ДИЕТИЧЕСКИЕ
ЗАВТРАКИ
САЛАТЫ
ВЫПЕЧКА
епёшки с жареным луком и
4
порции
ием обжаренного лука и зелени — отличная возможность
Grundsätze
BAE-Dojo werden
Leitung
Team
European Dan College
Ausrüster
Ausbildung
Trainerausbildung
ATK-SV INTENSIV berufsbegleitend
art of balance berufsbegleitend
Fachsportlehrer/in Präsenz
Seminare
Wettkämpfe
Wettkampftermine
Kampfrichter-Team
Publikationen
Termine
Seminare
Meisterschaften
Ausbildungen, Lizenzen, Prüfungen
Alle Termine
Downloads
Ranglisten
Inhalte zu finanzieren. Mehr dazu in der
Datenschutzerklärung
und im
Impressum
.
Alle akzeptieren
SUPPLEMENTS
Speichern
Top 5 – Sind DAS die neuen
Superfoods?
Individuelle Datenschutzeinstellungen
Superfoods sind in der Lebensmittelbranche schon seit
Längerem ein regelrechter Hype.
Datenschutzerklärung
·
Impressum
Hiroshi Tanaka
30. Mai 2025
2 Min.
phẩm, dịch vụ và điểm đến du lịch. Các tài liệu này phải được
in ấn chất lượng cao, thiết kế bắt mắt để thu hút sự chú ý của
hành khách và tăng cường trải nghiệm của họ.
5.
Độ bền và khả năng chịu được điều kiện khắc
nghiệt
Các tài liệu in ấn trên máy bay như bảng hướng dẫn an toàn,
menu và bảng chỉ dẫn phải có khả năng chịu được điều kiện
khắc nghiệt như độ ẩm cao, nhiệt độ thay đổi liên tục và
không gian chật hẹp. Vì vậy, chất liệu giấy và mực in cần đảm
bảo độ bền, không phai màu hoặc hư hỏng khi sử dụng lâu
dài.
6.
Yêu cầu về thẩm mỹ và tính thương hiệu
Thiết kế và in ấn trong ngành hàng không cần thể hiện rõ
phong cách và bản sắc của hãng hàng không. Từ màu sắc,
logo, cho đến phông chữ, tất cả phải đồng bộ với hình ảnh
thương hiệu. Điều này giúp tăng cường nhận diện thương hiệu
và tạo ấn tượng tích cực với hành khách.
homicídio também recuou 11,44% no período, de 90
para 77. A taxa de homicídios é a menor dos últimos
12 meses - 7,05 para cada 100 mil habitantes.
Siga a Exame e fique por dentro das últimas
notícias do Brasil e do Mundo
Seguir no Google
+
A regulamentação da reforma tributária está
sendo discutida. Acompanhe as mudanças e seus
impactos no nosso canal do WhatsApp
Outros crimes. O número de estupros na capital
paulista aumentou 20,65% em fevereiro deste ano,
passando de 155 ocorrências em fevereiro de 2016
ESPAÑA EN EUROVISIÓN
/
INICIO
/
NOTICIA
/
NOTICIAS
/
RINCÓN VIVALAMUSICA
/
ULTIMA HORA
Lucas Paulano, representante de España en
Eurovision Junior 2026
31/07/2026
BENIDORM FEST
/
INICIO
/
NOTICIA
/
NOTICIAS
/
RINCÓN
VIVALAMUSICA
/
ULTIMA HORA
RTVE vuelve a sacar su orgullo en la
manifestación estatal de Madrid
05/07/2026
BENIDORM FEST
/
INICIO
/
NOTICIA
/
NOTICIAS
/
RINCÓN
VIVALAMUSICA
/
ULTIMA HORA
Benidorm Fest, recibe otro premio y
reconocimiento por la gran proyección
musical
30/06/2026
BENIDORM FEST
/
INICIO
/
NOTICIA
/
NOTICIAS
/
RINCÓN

*YOUR GOAL*
Hand back the whole listing, exactly as it is.

*RESPONSE TO THIS TASK*
ДИЕТИЧЕСКИЕ
ЗАВТРАКИ
САЛАТЫ
ВЫПЕЧКА
епёшки с жареным луком и
4
порции
ием обжаренного лука и зелени — отличная возможность
Grundsätze
BAE-Dojo werden
Leitung
Team
European Dan College
Ausrüster
Ausbildung
Trainerausbildung
ATK-SV INTENSIV berufsbegleitend
art of balance berufsbegleitend
Fachsportlehrer/in Präsenz
Seminare
Wettkämpfe
Wettkampftermine
Kampfrichter-Team
Publikationen
Termine
Seminare
Meisterschaften
Ausbildungen, Lizenzen, Prüfungen
Alle Termine
Downloads
Ranglisten
Inhalte zu finanzieren. Mehr dazu in der
Datenschutzerklärung
und im
Impressum
.
Alle akzeptieren
SUPPLEMENTS
Speichern
Top 5 – Sind DAS die neuen
Superfoods?
Individuelle Datenschutzeinstellungen
Superfoods sind in der Lebensmittelbranche schon seit
Längerem ein regelrechter Hype.
Datenschutzerklärung
·
Impressum
Hiroshi Tanaka
30. Mai 2025
2 Min.
phẩm, dịch vụ và điểm đến du lịch. Các tài liệu này phải được
in ấn chất lượng cao, thiết kế bắt mắt để thu hút sự chú ý của
hành khách và tăng cường trải nghiệm của họ.
5.
Độ bền và khả năng chịu được điều kiện khắc
nghiệt
Các tài liệu in ấn trên máy bay như bảng hướng dẫn an toàn,
menu và bảng chỉ dẫn phải có khả năng chịu được điều kiện
khắc nghiệt như độ ẩm cao, nhiệt độ thay đổi liên tục và
không gian chật hẹp. Vì vậy, chất liệu giấy và mực in cần đảm
bảo độ bền, không phai màu hoặc hư hỏng khi sử dụng lâu
dài.
6.
Yêu cầu về thẩm mỹ và tính thương hiệu
Thiết kế và in ấn trong ngành hàng không cần thể hiện rõ
phong cách và bản sắc của hãng hàng không. Từ màu sắc,
logo, cho đến phông chữ, tất cả phải đồng bộ với hình ảnh
thương hiệu. Điều này giúp tăng cường nhận diện thương hiệu
và tạo ấn tượng tích cực với hành khách.
homicídio também recuou 11,44% no período, de 90
para 77. A taxa de homicídios é a menor dos últimos
12 meses - 7,05 para cada 100 mil habitantes.
Siga a Exame e fique por dentro das últimas
notícias do Brasil e do Mundo
Seguir no Google
+
A regulamentação da reforma tributária está
sendo discutida. Acompanhe as mudanças e seus
impactos no nosso canal do WhatsApp
Outros crimes. O número de estupros na capital
paulista aumentou 20,65% em fevereiro deste ano,
passando de 155 ocorrências em fevereiro de 2016
ESPAÑA EN EUROVISIÓN
/
INICIO
/
NOTICIA
/
NOTICIAS
/
RINCÓN VIVALAMUSICA
/
ULTIMA HORA
Lucas Paulano, representante de España en
Eurovision Junior 2026
31/07/2026
BENIDORM FEST
/
INICIO
/
NOTICIA
/
NOTICIAS
/
RINCÓN
VIVALAMUSICA
/
ULTIMA HORA
RTVE vuelve a sacar su orgullo en la
manifestación estatal de Madrid
05/07/2026
BENIDORM FEST
/
INICIO
/
NOTICIA
/
NOTICIAS
/
RINCÓN
VIVALAMUSICA
/
ULTIMA HORA
Benidorm Fest, recibe otro premio y
reconocimiento por la gran proyección
musical
30/06/2026
BENIDORM FEST
/
INICIO
/
NOTICIA
/
NOTICIAS
/
RINCÓN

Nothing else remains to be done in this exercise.